As reports say, there are more than 100 drug rehabilitation centres being run by private organisations in Manipur alone, and God knows how many of them are operating legally or with authorisation from the state Social Welfare department. One still shudders in remembering the wanton acts of cruelty and of moral debasement in de-addiction centres during the height of heroin addiction and widespread drug abuse by youths in the 80s and 90s.
In one particular de-addiction centre in the southern district of Churachandpur, addicts were chained like animals and made to wallow in mud and slime fully naked. In those days, addicts were tonsured and excommunicated by the society and the vigilante groups while the police were at wit’s end in dealing with the problem and most of the time they had no other option but to send the drug addicts to jail for a period of time as per the desire of the family. There was simply not a single protocol during those days for dealing with the drug addicts, who were but victims of the phenomenon prevalent everywhere in different corners of the world.
Recently, representatives of such rehab centres apprised the state Chief Minister of the problems faced by them for lack of proper regulations. It is the responsibility of the Social Welfare department to monitor the functioning of all de-addiction or rehabilitation centres in the state, and all those centres operating without proper sanction or expertise should be disbanded.
According to international standards, a rehabilitation centre should have a Warden, at least a doctor on duty, trained counsellors probably from among reformed addicts and male nurses.

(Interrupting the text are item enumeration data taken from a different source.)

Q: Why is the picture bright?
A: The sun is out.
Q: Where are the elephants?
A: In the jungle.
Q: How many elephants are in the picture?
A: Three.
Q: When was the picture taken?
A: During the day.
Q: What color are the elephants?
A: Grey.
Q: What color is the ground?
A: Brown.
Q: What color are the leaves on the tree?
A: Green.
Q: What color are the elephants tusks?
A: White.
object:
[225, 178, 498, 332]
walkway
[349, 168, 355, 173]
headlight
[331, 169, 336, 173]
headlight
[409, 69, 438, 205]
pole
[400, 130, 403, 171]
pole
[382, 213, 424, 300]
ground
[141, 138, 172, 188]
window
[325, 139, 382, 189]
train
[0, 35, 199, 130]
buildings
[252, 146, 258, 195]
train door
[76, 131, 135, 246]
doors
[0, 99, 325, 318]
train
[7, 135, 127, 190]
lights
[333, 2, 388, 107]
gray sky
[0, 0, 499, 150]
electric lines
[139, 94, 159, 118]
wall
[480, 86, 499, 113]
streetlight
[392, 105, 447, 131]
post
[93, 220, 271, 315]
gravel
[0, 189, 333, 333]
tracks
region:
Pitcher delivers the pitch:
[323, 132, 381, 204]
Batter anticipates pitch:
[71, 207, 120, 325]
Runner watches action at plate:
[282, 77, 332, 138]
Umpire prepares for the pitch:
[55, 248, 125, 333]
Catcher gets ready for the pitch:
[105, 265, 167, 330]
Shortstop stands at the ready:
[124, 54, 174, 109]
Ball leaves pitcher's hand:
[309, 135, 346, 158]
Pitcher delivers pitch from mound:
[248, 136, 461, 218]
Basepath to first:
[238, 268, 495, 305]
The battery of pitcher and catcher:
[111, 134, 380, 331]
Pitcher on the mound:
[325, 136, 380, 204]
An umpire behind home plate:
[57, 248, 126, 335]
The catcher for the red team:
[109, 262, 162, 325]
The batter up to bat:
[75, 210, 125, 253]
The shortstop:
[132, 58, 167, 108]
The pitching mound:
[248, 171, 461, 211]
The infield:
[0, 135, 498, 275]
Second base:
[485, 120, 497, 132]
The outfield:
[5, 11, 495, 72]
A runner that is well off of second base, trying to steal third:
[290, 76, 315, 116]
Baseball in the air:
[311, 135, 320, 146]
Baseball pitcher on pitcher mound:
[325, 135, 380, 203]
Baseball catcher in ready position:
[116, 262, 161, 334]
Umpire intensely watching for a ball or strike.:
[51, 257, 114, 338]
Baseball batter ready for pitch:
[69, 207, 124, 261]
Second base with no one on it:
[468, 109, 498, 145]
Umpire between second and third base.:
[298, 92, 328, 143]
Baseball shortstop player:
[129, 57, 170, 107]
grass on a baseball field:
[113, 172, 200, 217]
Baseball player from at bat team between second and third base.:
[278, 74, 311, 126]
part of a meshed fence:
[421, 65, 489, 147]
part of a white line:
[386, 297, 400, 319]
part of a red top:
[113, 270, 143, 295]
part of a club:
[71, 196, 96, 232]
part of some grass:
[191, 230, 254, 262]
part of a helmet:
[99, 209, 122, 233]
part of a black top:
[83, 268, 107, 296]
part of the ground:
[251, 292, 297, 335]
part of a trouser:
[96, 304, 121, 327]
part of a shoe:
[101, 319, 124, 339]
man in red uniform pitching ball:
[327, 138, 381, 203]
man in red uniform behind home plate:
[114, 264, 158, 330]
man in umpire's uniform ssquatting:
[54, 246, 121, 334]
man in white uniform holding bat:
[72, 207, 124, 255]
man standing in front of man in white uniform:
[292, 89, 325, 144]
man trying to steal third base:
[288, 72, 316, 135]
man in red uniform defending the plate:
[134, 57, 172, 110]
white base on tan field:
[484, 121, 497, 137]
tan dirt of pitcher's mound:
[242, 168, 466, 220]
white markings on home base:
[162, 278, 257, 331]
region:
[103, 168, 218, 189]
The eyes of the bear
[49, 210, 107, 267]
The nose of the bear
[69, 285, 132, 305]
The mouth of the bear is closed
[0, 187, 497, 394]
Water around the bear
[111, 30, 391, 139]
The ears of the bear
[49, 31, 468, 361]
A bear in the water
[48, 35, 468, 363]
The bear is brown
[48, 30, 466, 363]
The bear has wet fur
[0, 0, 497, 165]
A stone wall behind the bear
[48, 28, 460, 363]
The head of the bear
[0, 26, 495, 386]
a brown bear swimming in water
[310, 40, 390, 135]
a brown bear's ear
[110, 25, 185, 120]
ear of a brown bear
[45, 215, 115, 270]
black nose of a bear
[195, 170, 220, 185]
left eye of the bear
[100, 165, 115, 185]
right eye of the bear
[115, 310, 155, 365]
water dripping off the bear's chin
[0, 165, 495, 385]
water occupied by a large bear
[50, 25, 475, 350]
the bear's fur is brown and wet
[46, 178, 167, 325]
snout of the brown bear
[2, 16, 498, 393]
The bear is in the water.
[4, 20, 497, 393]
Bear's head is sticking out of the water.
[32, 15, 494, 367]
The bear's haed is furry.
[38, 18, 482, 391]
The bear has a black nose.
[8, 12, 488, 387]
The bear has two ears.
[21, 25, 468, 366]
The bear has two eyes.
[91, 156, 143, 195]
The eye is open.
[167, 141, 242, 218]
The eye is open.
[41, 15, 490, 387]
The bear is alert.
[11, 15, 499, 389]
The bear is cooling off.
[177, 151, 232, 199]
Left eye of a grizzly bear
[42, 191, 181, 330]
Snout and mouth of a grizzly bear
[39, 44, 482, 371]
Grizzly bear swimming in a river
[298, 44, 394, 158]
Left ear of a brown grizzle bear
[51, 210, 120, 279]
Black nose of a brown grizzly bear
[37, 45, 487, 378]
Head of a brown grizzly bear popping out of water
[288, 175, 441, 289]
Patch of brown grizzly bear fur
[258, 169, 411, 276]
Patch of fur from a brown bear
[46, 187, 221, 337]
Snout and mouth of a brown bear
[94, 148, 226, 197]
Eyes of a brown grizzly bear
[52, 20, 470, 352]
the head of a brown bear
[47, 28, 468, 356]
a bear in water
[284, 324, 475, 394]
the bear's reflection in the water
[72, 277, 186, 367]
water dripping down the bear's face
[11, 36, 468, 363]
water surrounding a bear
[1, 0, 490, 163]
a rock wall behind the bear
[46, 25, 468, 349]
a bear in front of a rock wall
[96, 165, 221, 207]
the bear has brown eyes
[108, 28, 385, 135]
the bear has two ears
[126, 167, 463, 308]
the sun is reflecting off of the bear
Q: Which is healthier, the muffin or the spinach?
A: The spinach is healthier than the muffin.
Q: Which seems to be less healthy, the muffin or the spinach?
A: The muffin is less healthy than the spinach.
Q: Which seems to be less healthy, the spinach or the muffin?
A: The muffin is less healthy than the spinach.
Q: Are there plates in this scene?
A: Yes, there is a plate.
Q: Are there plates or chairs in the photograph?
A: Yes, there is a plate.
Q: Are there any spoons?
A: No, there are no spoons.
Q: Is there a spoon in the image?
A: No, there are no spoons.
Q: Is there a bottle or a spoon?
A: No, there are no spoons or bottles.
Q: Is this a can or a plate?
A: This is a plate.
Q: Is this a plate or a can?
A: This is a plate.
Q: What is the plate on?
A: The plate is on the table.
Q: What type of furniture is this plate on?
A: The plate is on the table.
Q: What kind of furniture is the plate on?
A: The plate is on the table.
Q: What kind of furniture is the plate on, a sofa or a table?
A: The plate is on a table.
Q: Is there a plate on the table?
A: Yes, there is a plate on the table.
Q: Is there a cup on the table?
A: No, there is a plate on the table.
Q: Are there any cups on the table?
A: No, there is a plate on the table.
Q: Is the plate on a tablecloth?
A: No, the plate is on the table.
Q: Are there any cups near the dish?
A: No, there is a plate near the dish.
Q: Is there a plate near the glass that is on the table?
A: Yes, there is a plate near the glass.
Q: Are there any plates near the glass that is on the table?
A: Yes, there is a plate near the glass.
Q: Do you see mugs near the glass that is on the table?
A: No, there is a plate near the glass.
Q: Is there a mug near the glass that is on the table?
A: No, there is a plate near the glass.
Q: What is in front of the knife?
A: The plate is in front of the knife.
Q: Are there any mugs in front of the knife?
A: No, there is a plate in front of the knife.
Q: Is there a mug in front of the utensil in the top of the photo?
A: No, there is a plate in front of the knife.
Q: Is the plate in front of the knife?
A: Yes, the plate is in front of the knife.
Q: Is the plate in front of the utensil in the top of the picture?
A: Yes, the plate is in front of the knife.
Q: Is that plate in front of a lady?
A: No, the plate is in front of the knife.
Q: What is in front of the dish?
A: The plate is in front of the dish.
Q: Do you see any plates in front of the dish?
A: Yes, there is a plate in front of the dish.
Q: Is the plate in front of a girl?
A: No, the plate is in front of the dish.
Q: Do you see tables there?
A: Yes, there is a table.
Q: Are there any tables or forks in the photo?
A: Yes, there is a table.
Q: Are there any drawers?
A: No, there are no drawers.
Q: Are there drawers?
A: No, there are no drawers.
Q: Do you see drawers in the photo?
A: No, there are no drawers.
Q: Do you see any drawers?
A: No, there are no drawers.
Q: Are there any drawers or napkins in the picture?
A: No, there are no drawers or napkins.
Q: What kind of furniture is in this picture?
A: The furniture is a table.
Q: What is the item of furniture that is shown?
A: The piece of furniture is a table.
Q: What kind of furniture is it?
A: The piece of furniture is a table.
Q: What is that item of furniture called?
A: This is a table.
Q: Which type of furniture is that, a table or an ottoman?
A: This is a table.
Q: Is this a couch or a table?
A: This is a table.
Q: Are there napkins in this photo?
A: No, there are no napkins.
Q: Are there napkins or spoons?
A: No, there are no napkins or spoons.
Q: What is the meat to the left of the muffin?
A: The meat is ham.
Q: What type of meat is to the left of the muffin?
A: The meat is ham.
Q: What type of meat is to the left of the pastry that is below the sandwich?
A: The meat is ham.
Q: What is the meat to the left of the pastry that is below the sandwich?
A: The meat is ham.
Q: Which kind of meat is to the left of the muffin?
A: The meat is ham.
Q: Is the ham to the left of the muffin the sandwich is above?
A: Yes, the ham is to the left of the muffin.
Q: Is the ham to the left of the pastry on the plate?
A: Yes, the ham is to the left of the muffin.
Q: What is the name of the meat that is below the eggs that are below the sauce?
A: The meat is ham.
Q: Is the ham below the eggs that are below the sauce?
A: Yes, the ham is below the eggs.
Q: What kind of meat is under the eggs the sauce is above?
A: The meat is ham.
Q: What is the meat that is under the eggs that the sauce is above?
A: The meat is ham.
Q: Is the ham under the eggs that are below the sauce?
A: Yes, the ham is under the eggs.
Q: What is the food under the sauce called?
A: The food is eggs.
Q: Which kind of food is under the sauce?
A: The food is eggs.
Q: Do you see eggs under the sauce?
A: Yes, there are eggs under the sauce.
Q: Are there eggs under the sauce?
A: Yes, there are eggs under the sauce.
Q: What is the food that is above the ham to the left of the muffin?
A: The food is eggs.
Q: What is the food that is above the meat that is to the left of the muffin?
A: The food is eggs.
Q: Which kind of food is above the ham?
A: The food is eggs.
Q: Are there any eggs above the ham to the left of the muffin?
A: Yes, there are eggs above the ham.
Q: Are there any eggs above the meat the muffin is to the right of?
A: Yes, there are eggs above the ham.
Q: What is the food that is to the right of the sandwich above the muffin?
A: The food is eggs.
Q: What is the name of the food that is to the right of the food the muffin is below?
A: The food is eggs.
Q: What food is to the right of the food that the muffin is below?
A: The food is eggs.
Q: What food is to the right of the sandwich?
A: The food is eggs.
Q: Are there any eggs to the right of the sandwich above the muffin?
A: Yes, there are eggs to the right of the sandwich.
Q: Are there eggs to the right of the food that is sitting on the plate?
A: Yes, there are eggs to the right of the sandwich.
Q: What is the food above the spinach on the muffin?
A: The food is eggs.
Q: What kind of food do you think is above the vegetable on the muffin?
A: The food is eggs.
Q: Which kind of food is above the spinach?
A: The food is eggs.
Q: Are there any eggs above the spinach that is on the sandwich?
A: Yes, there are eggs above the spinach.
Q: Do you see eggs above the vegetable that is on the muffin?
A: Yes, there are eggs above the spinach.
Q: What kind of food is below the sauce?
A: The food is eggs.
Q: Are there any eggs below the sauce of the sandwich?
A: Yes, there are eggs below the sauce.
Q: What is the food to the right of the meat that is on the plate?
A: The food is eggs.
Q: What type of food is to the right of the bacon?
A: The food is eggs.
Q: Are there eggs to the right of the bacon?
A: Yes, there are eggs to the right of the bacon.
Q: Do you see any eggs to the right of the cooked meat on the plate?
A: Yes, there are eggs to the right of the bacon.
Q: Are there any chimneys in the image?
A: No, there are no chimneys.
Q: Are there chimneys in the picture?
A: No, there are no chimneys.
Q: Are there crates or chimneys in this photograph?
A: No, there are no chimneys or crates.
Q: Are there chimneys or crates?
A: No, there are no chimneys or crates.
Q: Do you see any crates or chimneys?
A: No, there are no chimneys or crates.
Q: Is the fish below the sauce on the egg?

Besides, the centre should have entertainment and recreational facilities for the inmates.
During the stay at the centre, it is absolutely required of the staff members to maintain close association with the family members of the inmate. The mission for bringing back the drug addicts into the mainstream must be followed and the rule-book or the Standard Operating Procedure (SOP) established by the state authorities for operation and running of such rehab centres must be put into practice.
As per the SOP, if any drug user is picked up, he should be produced before the executive magistrate, and the verification should be done by a police officer who is not below the rank of a DSP. The drug user has every right to choose the rehabilitation centre, as per the protocol.
However, the SOP is followed more in violation and concerned authorities simply do not seem to find time for monitoring these centres. Most of the centres do not have the mandated personnel required for running a rehab centre and most of the staff members are an excuse for trained people.
In fact, rehab centres have become a booming business for some ex-addicts where the family is charged an amount ranging from Rs 8000 to 12000 per month for housing an inmate. In such circumstances, many more instances of torture and even death are bound to happen. Time for the state to act.